Karena untuk mengejar ketertinggalan, tujuan remedial memiliki bobot kepentingan yang lebih besar daripada tujuan pengayaan, sehingga adanya PR dianggap cukup penting. Sementara PR dengan tujuan pengayaan tidak harus dipaksakan jika ada kegiatan lain yang lebih penting bagi anak untuk mengisi waktunya di rumah.
Sayangnya, dalam pelaksanaannya pemberian PR lebih banyak menggunakan sistem “gebyah uyah”, menyamaratakan kebutuhan tiap anak tanpa mempertimbangkan faktor kemampuan anak. Akibatnya, tujuan PR hanya sebatas sarana mengulang pelajaran yang telah dibahas di sekolah atau persiapan materi yang akan dipelajari mendatang. Tentu ini menjadi “PR besar” bagi institusi pendidikan yang menginginkan peningkatan mutu pendidikan di lembaganya.
Hal lain yang penting diperhatikan dalam pemberian PR adalah kualitasnya. Jika terlalu sulit dan pengerjaannya memakan waktu lama, tentunya kurang tepat dijadikan PR karena akan menimbulkan tekanan pada anak. Efek berikutnya, malah menjadikan anak malas belajar. Belum lagi jika ditambah dengan omelan ibu atau bapak. Yang diperlukan anak saat mengerjakan PR justru dukungan orang tua. Tidak ada salahnya ibu atau bapak sekali waktu secara bergantian ikut menemani anak yang sedang mengerjakan PR.

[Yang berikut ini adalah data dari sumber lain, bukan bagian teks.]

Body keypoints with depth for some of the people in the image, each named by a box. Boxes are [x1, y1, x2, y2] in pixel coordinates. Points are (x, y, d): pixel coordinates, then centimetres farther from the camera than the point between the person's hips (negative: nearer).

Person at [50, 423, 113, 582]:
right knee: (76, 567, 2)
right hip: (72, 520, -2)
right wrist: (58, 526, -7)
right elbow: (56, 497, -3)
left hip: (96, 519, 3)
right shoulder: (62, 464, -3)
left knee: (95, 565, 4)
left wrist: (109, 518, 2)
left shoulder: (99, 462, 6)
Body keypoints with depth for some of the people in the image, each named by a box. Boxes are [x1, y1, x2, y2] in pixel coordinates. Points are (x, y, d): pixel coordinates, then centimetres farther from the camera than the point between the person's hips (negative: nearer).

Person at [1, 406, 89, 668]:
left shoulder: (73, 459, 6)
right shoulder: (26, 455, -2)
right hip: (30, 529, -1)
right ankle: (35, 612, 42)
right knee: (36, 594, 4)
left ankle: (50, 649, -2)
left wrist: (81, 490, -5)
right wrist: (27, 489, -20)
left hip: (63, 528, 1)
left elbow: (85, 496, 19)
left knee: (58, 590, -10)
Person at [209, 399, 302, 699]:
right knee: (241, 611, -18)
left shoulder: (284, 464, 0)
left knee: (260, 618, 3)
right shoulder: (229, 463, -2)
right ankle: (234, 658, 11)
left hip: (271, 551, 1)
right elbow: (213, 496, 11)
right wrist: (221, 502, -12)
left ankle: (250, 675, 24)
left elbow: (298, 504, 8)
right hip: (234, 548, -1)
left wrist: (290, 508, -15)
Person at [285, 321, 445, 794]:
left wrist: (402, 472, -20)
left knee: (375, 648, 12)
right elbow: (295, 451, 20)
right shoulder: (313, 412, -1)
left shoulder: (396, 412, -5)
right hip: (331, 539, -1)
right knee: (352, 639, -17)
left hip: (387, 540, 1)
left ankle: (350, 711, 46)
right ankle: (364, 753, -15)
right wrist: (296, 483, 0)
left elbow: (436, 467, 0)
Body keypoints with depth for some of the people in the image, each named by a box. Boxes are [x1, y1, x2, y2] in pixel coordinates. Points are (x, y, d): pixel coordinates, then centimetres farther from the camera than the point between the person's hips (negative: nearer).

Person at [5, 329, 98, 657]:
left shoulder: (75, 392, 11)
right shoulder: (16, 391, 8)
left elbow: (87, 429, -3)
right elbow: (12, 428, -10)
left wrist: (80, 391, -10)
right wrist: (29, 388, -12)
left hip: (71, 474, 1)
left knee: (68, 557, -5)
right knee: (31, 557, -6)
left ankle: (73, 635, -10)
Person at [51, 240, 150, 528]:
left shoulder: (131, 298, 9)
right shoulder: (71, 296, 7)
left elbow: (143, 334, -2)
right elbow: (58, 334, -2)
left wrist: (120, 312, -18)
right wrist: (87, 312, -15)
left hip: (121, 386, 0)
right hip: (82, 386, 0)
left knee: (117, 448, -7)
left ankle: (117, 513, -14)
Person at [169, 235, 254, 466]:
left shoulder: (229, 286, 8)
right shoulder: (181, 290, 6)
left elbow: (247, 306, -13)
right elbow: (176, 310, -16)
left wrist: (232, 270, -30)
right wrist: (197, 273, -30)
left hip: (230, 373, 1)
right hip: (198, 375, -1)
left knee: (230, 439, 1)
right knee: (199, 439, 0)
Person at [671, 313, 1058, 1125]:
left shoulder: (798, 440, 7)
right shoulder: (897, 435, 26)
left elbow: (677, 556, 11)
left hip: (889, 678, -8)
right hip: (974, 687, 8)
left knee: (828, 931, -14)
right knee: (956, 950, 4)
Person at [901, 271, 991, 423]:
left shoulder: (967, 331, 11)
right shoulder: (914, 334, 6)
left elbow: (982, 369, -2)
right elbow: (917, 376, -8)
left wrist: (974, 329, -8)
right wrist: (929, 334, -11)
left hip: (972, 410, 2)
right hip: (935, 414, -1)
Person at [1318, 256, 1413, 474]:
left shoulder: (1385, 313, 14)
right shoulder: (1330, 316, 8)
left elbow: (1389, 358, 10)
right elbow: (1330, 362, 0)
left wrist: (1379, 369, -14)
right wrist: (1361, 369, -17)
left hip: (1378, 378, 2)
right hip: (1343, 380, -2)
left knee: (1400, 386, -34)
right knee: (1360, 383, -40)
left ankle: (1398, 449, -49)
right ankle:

Tapi harus diingat bahwa menemani anak mengerjakan PR bukan berarti orang tua yang mengerjakan soalnya, anak yang menulis jawabannya. Orang tua cukup mengarahkan cara menyelesaikan soal dengan benar, setelah itu biarlah anak yang menuntaskannya secara mandiri. Jawaban orang tua yang ditulis anak tentu jauh berbeda dengan jawaban yang murni dikerjakan anak.